■ **EXERCISE OBJECTIVE**: Please work out how many lines include the word "LIST" in the entries, and reply with only the count.

────

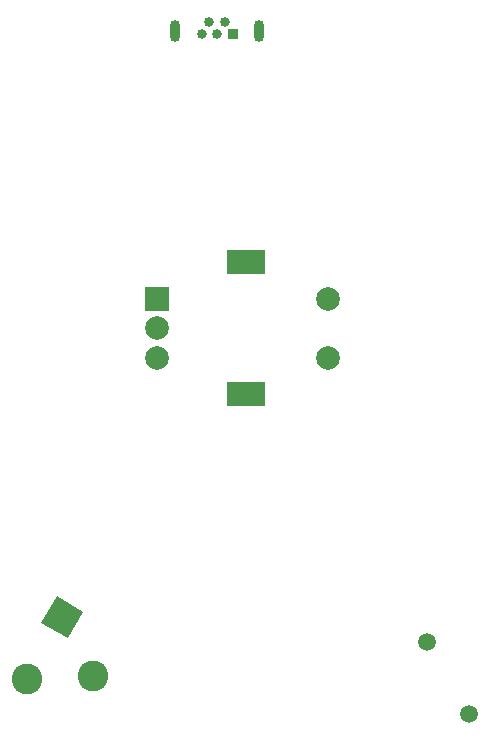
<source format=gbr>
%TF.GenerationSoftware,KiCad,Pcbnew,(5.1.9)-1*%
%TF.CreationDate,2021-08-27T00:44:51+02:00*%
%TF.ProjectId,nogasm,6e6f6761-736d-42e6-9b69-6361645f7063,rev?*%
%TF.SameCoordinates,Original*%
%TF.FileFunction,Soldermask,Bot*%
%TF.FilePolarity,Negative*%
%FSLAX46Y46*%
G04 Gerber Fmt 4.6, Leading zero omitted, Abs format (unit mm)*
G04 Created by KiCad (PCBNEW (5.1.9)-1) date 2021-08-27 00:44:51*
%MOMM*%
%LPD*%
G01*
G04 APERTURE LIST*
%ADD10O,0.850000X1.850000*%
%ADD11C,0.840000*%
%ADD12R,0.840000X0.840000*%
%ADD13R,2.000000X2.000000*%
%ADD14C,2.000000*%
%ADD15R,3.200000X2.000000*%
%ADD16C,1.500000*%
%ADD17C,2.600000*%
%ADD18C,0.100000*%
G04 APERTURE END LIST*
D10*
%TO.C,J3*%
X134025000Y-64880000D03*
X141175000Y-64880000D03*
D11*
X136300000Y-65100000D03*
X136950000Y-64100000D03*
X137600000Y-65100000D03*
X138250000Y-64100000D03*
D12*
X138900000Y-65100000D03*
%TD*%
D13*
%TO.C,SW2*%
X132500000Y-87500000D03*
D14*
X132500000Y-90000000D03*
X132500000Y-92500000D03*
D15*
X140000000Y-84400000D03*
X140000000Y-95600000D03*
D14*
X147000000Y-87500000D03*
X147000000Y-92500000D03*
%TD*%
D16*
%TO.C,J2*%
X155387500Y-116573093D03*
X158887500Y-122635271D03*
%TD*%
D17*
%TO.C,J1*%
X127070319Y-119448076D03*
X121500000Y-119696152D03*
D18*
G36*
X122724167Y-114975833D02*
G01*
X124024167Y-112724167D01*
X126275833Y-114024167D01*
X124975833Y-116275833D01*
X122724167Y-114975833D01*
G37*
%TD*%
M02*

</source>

────

■ **REPLY TO THE EXERCISE**: 2